Die Volkserkrankung der „gutartigen Prostatavergrößerung (BPH)“ betrifft rund zwei Drittel aller Männer über 65 Jahre. Die Prostata liegt unterhalb der Blase und umschließt die Harnröhre, welche somit bei zunehmendem Wachstum den Blasenabfluss zunehmend einengt. Typische „männliche“ Beschwerden sind dabei häufiges oder nächtliches Wasserlassen, ein schwacher Harnstrahl oder plötzlich einsetzender Harndrang. Privatdozentin Dr.med. Marina Kosiba, Oberärztin an der Universitätsmedizin Frankfurt (UMF), Sektionsleitung für BPH und Laserchirurgie der Klinik für Urologie, spricht hier über die Vielzahl innovativer minimal-invasiver operativer Behandlungsmöglichkeiten.


Was raten Sie Männern mit Prostatabeschwerden?
Zuerst einmal: Keine Angst vor dem Arztbesuch! Nicht jeder braucht gleich eine Operation. Heutzutage gibt es eine Vielzahl an therapeutischen Möglichkeiten, die wir unseren Patienten ganz individuell anbieten können. Oft helfen schon einfache Maßnahmen: weniger Kaffee, eine gleichmäßige Flüssigkeitsaufnahme über den Tag oder pflanzliche Mittel. Wenn das nicht ausreicht, stehen sehr wirksame und gut verträgliche Medikamente, Lebensqualitäts-erhaltende minimal-invasive operative Therapien oder verschiedene vor allem Laserchirurgische Operationsmethoden zur Verfügung, die die Beschwerden deutlich lindern.
Wie entscheiden Sie, welche Therapie für einen Patienten in Frage kommt?

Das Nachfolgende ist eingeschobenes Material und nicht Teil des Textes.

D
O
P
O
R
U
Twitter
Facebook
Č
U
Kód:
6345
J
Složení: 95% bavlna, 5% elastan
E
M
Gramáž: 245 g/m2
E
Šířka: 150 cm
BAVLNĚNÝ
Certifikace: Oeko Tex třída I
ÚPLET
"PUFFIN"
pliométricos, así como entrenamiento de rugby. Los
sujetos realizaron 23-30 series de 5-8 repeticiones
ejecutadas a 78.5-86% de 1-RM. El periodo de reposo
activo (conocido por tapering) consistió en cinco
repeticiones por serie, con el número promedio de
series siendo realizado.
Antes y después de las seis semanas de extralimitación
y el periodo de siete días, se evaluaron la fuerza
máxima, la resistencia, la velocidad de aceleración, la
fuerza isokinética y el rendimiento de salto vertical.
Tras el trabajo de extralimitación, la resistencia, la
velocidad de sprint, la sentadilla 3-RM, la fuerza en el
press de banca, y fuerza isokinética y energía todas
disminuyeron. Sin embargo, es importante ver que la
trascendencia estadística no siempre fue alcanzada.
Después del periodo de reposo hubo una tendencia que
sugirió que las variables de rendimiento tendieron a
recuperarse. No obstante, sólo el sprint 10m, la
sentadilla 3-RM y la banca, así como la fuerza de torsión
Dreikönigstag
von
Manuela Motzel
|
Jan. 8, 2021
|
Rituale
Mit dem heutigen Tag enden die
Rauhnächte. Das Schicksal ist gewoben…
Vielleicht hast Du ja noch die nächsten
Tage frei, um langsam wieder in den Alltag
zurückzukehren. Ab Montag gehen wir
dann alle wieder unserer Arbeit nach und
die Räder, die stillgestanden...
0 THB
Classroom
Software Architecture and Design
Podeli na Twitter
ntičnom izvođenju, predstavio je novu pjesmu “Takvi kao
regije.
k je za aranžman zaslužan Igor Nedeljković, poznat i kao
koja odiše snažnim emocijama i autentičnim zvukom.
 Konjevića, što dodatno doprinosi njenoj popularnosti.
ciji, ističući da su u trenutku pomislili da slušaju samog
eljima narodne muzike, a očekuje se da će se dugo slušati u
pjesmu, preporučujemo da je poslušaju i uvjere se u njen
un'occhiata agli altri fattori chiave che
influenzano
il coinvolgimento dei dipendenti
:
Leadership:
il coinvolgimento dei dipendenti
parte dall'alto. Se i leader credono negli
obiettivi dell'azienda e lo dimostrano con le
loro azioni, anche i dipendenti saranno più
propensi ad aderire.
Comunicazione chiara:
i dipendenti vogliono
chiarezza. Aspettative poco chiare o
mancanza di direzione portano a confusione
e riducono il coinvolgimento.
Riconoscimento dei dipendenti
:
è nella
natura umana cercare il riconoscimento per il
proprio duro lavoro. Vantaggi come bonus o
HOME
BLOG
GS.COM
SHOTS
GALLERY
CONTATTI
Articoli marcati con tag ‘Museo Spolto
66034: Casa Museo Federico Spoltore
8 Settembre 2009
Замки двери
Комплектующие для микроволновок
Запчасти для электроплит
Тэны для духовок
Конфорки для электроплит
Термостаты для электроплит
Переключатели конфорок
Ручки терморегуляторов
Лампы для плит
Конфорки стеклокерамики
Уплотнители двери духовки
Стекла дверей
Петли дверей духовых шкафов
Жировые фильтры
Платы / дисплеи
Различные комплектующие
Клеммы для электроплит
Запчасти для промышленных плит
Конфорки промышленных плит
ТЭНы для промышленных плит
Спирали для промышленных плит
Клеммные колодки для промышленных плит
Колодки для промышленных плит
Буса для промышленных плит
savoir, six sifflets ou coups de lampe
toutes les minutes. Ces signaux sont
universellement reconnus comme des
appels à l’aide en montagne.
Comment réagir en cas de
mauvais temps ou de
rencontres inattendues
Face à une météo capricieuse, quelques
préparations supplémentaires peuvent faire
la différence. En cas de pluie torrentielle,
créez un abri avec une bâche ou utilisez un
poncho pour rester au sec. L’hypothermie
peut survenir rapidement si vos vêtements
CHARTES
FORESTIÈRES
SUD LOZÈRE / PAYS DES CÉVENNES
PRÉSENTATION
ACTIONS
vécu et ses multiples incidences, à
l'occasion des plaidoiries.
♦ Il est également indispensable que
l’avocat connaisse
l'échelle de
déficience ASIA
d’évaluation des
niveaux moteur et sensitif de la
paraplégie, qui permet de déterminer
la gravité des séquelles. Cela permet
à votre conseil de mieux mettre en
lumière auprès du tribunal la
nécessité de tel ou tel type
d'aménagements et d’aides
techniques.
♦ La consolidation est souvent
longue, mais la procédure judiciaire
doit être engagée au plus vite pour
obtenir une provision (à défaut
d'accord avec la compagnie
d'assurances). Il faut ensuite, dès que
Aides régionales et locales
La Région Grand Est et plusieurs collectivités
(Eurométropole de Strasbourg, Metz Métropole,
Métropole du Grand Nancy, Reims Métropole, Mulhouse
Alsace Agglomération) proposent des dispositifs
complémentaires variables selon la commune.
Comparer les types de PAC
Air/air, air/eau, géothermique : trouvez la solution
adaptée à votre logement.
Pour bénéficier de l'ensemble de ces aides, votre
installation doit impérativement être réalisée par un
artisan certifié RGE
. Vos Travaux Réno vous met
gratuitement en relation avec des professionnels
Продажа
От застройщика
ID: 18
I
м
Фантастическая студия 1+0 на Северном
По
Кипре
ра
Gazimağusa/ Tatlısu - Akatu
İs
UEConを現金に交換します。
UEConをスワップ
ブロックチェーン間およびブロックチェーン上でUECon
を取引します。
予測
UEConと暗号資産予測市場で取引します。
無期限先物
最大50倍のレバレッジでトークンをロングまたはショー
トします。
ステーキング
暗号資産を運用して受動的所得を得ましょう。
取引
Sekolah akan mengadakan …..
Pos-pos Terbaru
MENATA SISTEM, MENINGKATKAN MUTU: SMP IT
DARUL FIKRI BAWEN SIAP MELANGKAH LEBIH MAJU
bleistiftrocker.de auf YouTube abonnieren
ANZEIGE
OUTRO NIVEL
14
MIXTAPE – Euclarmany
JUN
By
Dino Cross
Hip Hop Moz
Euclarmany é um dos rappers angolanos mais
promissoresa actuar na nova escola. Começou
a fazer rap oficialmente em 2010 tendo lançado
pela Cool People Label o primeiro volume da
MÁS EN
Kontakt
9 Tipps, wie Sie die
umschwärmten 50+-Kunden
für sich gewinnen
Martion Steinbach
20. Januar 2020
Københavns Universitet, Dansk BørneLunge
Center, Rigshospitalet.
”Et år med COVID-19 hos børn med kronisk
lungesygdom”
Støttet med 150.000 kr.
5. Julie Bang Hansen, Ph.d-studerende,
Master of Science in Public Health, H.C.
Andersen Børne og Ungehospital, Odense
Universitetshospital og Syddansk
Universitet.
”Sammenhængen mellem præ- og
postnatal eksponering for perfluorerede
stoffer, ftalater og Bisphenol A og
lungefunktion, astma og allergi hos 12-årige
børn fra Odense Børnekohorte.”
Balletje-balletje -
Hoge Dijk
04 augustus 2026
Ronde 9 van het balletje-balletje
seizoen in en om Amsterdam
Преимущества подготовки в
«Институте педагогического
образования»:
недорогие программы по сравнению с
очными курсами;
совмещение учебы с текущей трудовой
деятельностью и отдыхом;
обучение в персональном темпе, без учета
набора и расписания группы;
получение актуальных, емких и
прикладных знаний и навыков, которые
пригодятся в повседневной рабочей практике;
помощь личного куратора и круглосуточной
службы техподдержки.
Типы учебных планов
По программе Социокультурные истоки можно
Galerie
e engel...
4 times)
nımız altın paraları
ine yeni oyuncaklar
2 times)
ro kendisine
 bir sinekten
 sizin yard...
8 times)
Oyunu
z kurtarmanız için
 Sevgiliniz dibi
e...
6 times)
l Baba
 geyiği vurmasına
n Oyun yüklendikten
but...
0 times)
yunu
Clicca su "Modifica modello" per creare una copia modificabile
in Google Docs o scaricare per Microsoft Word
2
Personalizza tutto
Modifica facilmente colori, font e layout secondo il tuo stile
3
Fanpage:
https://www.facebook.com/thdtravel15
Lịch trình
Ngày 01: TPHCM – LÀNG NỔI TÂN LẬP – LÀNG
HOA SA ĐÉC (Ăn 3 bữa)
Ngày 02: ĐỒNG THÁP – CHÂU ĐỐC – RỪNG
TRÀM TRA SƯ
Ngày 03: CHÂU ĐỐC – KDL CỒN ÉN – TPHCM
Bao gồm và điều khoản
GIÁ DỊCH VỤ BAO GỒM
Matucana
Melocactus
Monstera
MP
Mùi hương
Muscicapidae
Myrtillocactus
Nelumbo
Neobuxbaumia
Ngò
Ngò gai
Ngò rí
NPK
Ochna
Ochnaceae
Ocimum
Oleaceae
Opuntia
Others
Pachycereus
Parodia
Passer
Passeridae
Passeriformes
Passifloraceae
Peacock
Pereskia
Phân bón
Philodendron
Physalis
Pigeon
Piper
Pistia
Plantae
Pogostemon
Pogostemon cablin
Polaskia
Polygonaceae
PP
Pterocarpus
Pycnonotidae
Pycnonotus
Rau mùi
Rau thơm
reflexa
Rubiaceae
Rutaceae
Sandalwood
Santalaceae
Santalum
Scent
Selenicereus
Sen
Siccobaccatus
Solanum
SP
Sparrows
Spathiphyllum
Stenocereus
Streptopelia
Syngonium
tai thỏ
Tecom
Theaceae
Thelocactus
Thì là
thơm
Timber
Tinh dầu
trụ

In der ganz deutlichen Mehrheit der Fälle entscheidet nicht der Arzt, sondern der Patient selbst aufgrund seiner individuellen Symptome und Präferenzen, welche Therapie für ihn am besten passt.
Das ist das Schöne an der heutigen BPH Therapie. Wir entfernen uns immer mehr von der „One-size-fits-all“-Mentalität, die viele Jahre durch die Dominanz der Elektroresektion als nahezu einzige Operationsmethode vorgeherrscht hat. Heute haben wir aufgrund von Evidenz und medizinischem Fortschritt eine hochindividualisierte Therapielandschaft. Hierzu benötigt es allerdings eine differenzierte und qualitativ hochwertige Beratung, die wir unseren Patienten an der UMF im Rahmen unserer Spezial-Sprechstunden anbieten.
Was sind Ihrer Meinung nach die vielversprechendsten neuen Therapieoptionen neben der klassischen Elektroresektions-OP?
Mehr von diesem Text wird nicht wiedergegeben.